→ **Aim of the exercise**: Count the lines in the material below that contain the string "Outline", treating uppercase and lowercase letters as distinct. Give only the number.

— start of Dataset content —

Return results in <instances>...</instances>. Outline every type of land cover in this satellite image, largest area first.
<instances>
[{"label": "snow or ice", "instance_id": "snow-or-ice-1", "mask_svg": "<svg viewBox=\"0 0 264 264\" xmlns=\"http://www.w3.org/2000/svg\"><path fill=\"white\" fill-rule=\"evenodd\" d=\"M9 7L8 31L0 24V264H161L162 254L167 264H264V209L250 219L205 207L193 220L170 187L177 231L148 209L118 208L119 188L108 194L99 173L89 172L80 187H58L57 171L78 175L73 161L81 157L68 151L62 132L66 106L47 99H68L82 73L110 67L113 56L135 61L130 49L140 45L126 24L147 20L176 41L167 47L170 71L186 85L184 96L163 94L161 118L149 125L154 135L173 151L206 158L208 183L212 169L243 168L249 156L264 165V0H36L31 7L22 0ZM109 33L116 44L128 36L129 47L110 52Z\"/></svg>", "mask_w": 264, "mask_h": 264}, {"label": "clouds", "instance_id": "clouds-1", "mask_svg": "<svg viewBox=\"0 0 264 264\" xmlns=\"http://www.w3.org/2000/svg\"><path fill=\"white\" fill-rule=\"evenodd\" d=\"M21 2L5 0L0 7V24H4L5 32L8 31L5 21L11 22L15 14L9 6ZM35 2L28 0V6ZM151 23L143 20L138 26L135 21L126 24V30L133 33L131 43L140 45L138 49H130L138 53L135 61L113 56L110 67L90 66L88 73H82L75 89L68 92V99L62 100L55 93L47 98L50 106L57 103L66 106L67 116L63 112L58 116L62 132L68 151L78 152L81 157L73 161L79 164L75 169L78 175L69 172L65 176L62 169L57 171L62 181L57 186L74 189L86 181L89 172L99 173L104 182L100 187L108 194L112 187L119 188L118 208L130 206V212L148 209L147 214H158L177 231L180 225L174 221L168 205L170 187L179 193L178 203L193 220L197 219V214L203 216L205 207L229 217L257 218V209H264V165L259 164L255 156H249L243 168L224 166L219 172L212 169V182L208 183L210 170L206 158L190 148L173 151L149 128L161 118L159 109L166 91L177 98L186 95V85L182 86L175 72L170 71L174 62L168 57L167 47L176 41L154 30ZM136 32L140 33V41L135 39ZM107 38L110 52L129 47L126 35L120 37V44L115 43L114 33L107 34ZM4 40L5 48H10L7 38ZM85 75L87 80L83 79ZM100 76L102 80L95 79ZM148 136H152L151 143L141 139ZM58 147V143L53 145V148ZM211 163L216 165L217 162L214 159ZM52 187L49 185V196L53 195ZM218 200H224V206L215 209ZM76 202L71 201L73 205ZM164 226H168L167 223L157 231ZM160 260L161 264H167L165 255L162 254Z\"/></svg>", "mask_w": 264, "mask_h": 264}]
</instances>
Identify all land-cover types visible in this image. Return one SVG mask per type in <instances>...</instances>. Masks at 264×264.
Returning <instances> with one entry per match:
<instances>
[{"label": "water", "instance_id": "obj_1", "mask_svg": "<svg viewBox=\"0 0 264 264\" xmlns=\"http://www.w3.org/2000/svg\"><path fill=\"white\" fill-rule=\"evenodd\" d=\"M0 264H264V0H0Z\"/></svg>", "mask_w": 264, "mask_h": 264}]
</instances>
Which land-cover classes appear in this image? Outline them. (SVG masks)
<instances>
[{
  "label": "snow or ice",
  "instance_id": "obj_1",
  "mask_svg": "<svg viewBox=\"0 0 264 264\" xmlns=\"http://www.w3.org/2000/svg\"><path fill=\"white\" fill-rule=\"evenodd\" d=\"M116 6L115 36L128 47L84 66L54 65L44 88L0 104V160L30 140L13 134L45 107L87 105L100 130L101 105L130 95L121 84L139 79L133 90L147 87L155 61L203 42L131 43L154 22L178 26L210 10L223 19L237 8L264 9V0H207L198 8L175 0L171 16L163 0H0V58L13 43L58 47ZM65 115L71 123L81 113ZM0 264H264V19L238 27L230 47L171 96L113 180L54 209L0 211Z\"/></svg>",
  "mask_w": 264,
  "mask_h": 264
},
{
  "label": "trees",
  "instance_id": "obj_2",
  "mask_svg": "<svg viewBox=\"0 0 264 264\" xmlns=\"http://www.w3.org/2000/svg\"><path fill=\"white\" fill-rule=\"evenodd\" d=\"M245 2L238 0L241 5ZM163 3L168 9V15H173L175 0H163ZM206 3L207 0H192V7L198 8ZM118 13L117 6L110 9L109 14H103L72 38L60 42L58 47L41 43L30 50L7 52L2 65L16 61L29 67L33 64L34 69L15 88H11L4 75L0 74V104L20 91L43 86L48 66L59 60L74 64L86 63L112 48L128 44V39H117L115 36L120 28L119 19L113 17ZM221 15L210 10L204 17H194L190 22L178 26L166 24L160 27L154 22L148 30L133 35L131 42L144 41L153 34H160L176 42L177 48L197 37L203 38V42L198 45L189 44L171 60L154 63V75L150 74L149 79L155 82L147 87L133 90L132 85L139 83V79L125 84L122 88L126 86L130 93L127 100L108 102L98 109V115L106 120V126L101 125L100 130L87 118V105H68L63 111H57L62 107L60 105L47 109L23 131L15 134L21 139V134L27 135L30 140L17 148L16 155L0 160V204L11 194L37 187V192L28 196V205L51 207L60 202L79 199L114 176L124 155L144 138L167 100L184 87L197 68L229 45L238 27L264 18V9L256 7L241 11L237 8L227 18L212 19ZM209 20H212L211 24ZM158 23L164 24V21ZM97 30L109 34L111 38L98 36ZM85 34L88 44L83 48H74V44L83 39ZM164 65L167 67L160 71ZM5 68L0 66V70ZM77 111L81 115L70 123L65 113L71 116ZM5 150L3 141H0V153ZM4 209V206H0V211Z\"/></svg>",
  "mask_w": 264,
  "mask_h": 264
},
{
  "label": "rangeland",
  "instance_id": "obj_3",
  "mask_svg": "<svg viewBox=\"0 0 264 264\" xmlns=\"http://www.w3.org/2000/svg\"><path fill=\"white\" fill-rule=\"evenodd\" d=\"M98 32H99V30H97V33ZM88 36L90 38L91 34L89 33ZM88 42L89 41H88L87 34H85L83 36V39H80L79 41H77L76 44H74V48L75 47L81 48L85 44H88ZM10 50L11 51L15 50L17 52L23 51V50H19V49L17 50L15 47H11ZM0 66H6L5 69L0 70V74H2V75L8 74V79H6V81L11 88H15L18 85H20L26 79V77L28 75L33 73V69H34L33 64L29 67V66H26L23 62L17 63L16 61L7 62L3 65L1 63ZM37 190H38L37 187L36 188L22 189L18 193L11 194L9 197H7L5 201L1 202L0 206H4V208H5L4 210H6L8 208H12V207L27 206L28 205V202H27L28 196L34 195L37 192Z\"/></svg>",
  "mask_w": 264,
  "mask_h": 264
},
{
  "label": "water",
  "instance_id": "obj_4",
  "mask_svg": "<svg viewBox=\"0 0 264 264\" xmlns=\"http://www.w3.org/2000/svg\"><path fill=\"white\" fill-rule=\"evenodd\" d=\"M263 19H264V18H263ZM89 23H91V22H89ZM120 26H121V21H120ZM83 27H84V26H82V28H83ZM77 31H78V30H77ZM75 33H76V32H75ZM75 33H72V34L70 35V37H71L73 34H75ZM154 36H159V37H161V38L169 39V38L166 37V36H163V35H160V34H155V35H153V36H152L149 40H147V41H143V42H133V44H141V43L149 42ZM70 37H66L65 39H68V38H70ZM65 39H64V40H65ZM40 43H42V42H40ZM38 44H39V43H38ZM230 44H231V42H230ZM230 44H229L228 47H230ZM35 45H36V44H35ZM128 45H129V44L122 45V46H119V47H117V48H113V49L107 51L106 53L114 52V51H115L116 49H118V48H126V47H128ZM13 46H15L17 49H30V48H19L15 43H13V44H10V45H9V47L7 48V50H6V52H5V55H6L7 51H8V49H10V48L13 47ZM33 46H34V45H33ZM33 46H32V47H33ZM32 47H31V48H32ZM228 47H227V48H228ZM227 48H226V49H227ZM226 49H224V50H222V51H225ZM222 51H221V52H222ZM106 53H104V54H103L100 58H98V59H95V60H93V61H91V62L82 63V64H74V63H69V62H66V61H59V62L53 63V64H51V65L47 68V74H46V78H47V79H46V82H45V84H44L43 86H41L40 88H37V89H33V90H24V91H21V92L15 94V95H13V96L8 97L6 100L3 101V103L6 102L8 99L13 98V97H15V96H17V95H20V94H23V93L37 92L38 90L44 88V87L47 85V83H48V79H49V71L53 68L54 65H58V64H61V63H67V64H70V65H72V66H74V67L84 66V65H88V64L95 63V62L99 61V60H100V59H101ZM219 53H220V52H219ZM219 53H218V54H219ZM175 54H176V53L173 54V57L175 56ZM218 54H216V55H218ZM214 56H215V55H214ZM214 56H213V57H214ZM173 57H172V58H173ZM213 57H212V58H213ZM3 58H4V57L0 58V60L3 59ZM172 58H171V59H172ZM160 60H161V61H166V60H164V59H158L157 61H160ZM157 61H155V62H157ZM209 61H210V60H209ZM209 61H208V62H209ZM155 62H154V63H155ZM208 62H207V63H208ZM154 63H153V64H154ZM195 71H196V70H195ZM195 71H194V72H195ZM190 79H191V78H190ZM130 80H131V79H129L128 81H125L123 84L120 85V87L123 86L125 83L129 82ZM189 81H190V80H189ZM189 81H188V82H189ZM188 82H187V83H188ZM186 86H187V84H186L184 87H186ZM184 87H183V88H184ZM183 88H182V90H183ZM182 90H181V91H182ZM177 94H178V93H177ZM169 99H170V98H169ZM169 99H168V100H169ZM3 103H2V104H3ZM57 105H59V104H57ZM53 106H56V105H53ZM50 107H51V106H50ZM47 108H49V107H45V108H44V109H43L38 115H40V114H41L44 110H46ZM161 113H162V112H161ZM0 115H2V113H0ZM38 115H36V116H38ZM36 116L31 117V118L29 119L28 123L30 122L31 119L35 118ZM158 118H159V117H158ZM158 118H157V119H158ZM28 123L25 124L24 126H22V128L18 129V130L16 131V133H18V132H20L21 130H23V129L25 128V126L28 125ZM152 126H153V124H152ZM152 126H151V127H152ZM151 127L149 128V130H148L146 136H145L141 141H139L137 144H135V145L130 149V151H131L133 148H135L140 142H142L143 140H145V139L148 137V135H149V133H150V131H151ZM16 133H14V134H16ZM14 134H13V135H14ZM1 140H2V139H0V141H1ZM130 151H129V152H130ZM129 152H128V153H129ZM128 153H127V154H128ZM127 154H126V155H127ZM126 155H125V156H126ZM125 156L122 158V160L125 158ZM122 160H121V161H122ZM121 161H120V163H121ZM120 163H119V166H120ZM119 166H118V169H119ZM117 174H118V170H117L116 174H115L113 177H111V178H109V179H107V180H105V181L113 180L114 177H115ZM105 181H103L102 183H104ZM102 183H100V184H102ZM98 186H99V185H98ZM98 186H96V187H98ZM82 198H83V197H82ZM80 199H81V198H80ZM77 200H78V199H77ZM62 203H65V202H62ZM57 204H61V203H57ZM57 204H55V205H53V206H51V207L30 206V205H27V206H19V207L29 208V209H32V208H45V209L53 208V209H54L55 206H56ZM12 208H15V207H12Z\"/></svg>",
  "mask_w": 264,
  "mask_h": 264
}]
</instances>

— end of Dataset content —

→ **Response to the task**: 2